_提供された抜粋_
........

深海魚にしばしば見られる形質であるが、体内の油脂成分のほとんどが、瀉下作用(下剤様作用)が有り人体で消化することができない
ワックスエステル(ゲンピロトキシン)でできている。そのため、大量に摂取すると、皮脂漏症(皮膚から油が漏れる病気)を起こしたり、消化吸収されなかった油脂が肛門からそのまま漏れ出す、あるいは
下痢や腹痛を起こす場合があり、とくに多量に摂食するなど重症の場合、下痢による
脱水症状やそれに伴い昏睡状態に陥る症例も報告されているので注意を要する。
そのため、
食品衛生法第4条2項(有害な物質を含むもしくはその恐れのある食品)に該当する食品として厚生労働省から販売禁止指定されており、判例もこれを支持している
[最一小決平成10年7月10日刑集52巻5号297頁]。販売が禁止されているため市場には出回らないが、釣獲するか漁網に掛かり廃棄されるものを分けてもらうなど、売買以外の方法での入手は可能である。ただし有害ではあるが油脂自体の毒性は強くないため、少量の試食程度では極端な体調不良時を除いては問題ないようである。
美味であり、地方によってはバラムツと同じ呼び名で呼ばれることが多い。 バラムツと比べると味は劣るという評価が多いようだが、アブラソコムツのほうが良いという評価もある。

........

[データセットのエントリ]
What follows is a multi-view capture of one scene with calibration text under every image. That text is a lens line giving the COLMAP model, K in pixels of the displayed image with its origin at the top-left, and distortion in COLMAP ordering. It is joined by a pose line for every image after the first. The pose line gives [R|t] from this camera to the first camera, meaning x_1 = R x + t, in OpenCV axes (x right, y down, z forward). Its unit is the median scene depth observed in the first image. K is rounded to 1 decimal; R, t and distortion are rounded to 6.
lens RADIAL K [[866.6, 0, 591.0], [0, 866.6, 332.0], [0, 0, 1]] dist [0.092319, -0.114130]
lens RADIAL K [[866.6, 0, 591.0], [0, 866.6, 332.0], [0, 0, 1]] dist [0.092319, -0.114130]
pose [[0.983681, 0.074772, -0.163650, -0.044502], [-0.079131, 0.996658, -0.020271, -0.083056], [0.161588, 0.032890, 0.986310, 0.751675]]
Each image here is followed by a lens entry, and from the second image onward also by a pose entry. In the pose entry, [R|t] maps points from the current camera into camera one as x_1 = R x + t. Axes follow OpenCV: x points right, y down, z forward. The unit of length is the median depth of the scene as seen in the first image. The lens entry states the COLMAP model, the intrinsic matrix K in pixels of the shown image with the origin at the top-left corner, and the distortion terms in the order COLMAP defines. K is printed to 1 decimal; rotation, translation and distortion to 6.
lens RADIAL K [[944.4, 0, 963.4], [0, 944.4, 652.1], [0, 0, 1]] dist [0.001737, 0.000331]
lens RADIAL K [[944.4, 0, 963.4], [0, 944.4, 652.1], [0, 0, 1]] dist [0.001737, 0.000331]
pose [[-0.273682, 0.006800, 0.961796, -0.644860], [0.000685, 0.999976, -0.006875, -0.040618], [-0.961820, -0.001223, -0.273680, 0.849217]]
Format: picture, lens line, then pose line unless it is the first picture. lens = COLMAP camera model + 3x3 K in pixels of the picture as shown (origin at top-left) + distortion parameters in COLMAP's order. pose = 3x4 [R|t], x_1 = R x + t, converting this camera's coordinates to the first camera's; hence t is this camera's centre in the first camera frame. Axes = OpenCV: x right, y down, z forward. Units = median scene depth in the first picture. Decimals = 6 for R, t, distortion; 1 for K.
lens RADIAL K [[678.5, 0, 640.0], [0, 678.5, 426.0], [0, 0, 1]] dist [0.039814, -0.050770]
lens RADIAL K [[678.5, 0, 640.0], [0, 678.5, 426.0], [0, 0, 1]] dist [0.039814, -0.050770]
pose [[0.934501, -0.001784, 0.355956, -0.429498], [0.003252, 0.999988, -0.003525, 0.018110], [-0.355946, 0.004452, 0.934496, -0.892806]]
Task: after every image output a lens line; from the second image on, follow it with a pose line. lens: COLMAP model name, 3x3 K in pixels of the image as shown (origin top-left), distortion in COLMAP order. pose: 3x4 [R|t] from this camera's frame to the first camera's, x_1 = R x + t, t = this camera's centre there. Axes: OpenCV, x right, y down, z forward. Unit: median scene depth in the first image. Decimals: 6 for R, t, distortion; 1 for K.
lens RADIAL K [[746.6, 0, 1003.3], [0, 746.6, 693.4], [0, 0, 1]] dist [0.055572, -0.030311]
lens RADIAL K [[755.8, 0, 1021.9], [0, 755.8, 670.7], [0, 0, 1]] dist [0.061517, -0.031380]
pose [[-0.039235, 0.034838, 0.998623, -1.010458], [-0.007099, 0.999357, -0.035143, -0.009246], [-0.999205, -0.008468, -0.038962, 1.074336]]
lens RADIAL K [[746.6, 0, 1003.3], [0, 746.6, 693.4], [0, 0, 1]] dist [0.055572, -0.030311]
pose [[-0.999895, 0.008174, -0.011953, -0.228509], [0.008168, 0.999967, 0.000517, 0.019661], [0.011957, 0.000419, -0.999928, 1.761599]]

........

_作業項目_
深海魚の油脂についての抜粋から、「深海魚にしばしば見られる形質」から「除いては問題ないようである。」までの全文を一字も変えずに引用してください。

_結果_
深海魚にしばしば見られる形質であるが、体内の油脂成分のほとんどが、瀉下作用(下剤様作用)が有り人体で消化することができない
ワックスエステル(ゲンピロトキシン)でできている。そのため、大量に摂取すると、皮脂漏症(皮膚から油が漏れる病気)を起こしたり、消化吸収されなかった油脂が肛門からそのまま漏れ出す、あるいは
下痢や腹痛を起こす場合があり、とくに多量に摂食するなど重症の場合、下痢による
脱水症状やそれに伴い昏睡状態に陥る症例も報告されているので注意を要する。
そのため、
食品衛生法第4条2項(有害な物質を含むもしくはその恐れのある食品)に該当する食品として厚生労働省から販売禁止指定されており、判例もこれを支持している
[最一小決平成10年7月10日刑集52巻5号297頁]。販売が禁止されているため市場には出回らないが、釣獲するか漁網に掛かり廃棄されるものを分けてもらうなど、売買以外の方法での入手は可能である。ただし有害ではあるが油脂自体の毒性は強くないため、少量の試食程度では極端な体調不良時を除いては問題ないようである。